Hombre, precisamente una de las ventajas que tiene ser ateo es no hablarle a la nada.
Como si los dioses (cualquier dios) le prestara oídos a alguien o a algo (incluso si existieran) (que no, hagan el favor de no darle más vueltas y crezcan de una vez: NO existen los dioses: el que mata por ellos mata por nada).
Crezca usted: ni su forma de entender el mundo es la única que existe, ni se halla en posesión de la verdad absoluta. Quien mata por Dios, mata porque es un asesino, igual que si mata por cualquier otra razón.

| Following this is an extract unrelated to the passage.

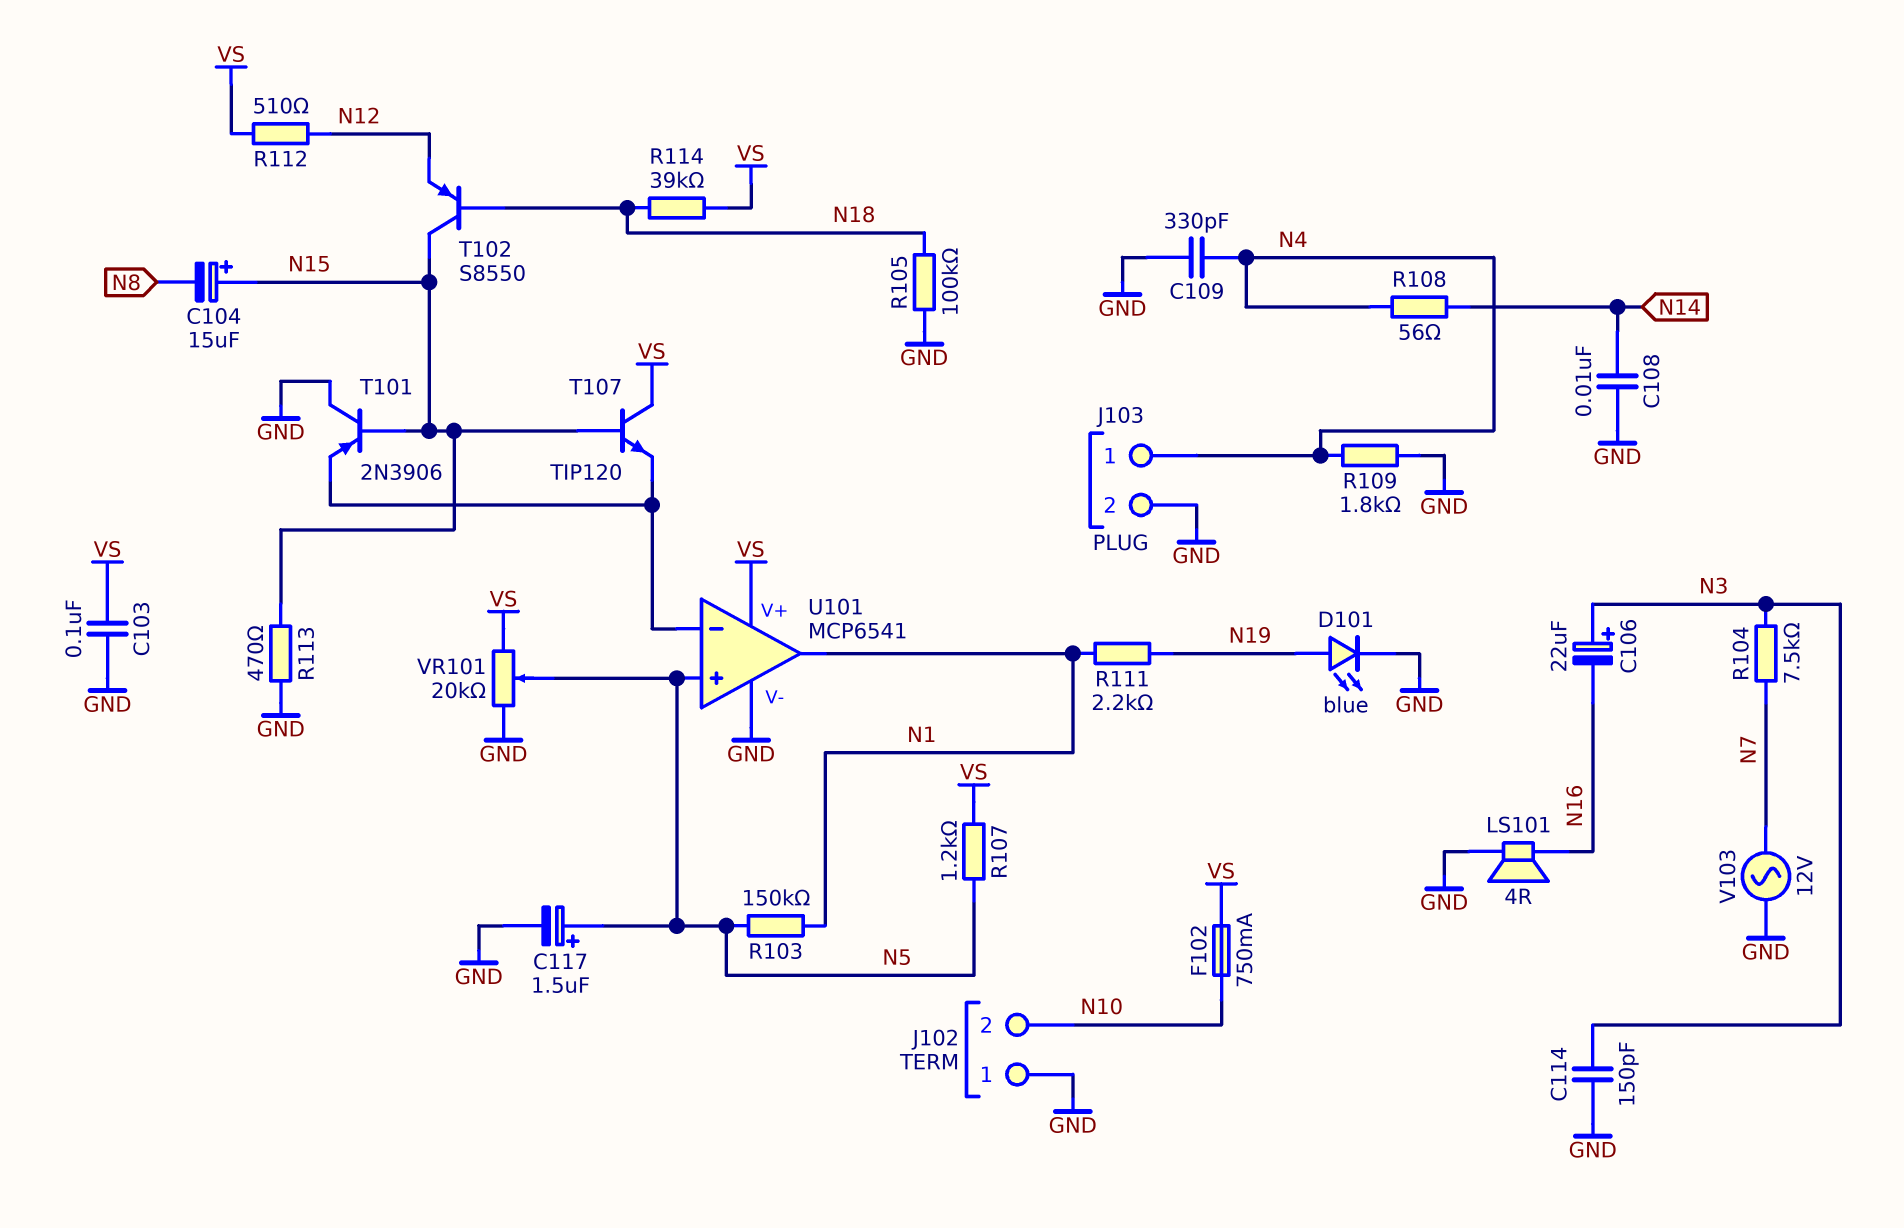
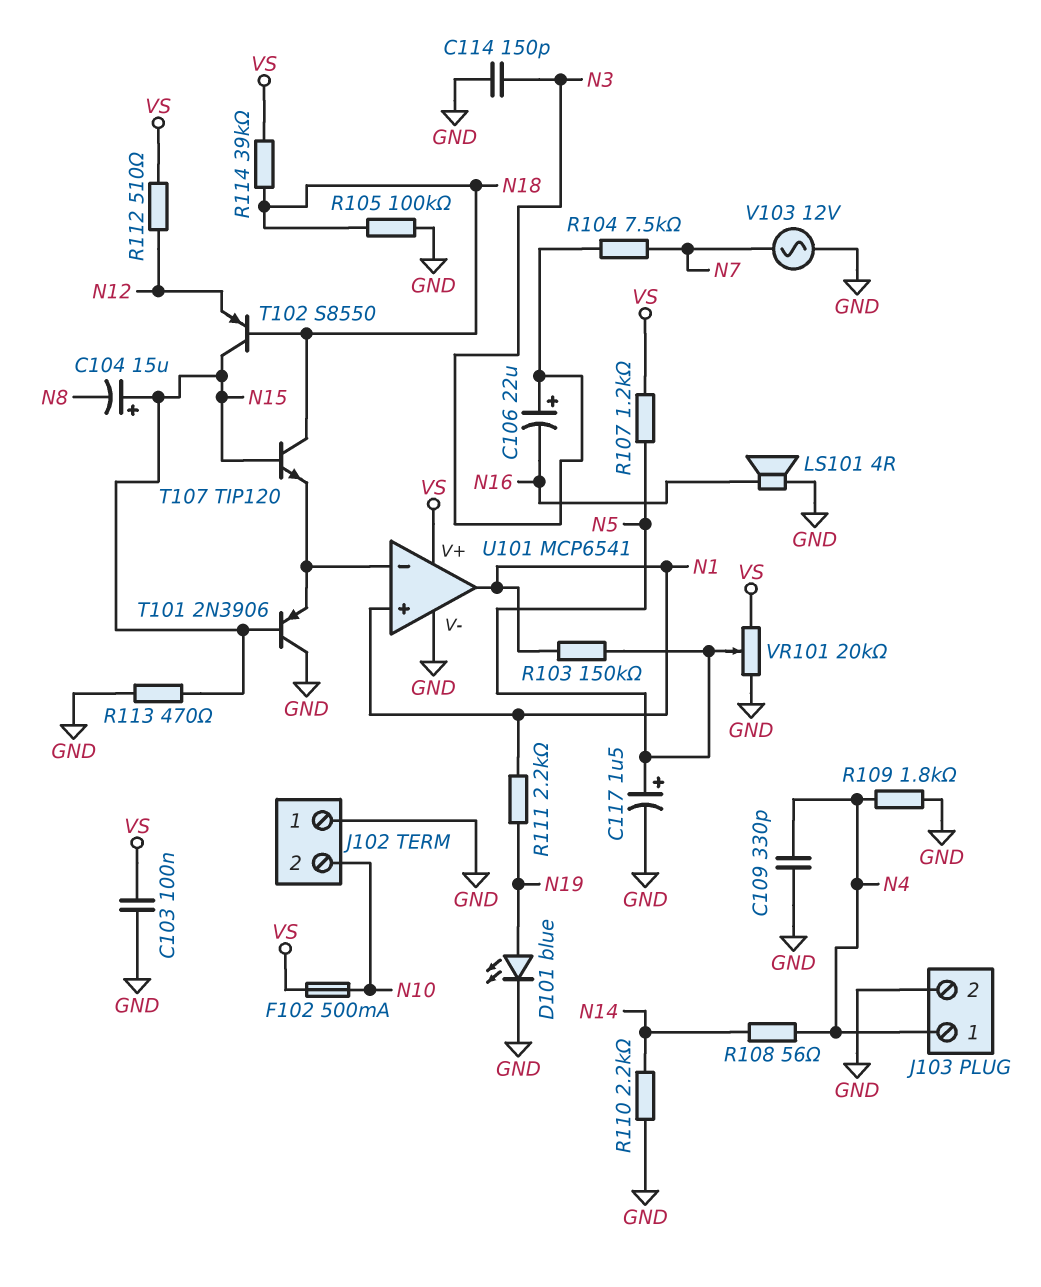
C108: 10nF (GND, N14) -> none
F102: 750mA (N10, VS) -> 500mA (N10, VS)
R110: none -> 2.2k (GND, N14)
T107: NPN TIP120 (B N15, C VS, E U101/in-) -> NPN TIP120 (B N15, C N18, E U101/in-)
U101 pin in+: N5 -> N1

Desde un remoto sitio que han llamado Argentina les comparto
"Un problema", de Jorge Luis Borges
Imaginemos que en Toledo se descubre un papel con un texto arábigo y que los paleógrafos lo declaran de puño y letra de aquel Cide Hamete Benengeli de quien Cervantes derivó el Don Quijote. En el texto leemos que el héroe (que, como es fama, recorría los caminos de España, armado de espada y de lanza, y desafiaba por cualquier motivo a cualquiera) descubre, al cabo de uno de sus muchos combates, que ha dado muerte a un hombre. En este punto cesa el fragmento; el problema es adivinar, o conjeturar, cómo reacciona Don Quijote.
Que yo sepa, hay tres contestaciones posibles. La primera es de índole negativa; nada especial ocurre, porque en el mundo alucinatorio de Don Quijote la muerte no es menos común que la magia y haber matado a un hombre no tiene por qué perturbar a quien se bate, o cree batirse, con endriagos y encantadores. La segunda es patética. Don Quijote no logró jamás olvidar que era una proyección de Alonso Quijano, lector de historias fabulosas; ver la muerte, comprender que un sueño lo ha llevado a la culpa de Caín, lo despierta de su consentida locura acaso para siempre. La tercera es quizá la más verosímil. Muerto aquel hombre, Don Quijote no puede admitir que el acto tremendo es obra de un delirio; la realidad del efecto le hace presuponer una pareja realidad de la causa y Don Quijote no saldrá nunca de su locura.
Queda otra conjetura, que es ajena al orbe español y aun al orbe del Occidente y requiere un ámbito más antiguo, más complejo y más fatigado. Don quijote—que ya no es Don Quijote sino un rey de los ciclos del Indostán—intuye ante el cadáver del enemigo que matar y engendrar son actos divinos o mágicos que notoriamente trascienden la condición humana. Sabe que el muerto es ilusorio como lo son la espada sangrienta que le pesa en la mano y él mismo y toda su vida pretérita y los vastos dioses y el universo.